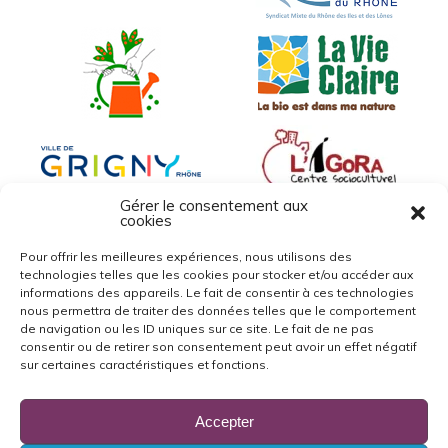
Gérer le consentement aux
cookies
Pour offrir les meilleures expériences, nous utilisons des
technologies telles que les cookies pour stocker et/ou accéder aux
informations des appareils. Le fait de consentir à ces technologies
nous permettra de traiter des données telles que le comportement
de navigation ou les ID uniques sur ce site. Le fait de ne pas
consentir ou de retirer son consentement peut avoir un effet négatif
sur certaines caractéristiques et fonctions.
Accepter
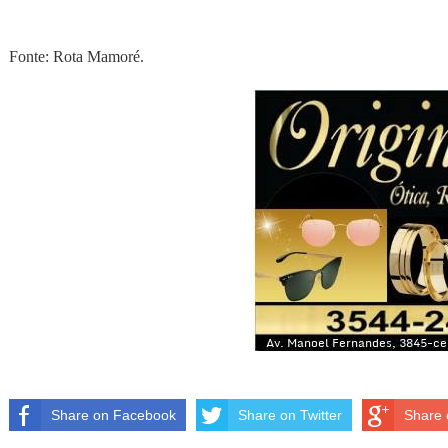
Fonte: Rota Mamoré.
Share on Facebook
Share on Twitter
Share 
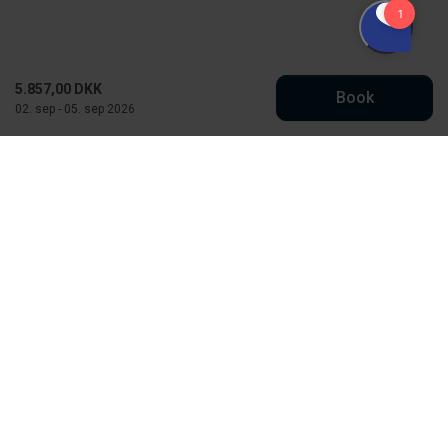
5.857,00 DKK
Book
02. sep - 05. sep 2026
Købmand Hansens Feriehusudlejning
Strandvejen 430
DK-6854 Henne Strand
CVR: 30526295
info@kobmand-hansen.dk
76 52 43 11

• [Work request]: Note how many lines of the listing above include the word "consentement", and respond with that number only.

• [Result]: 2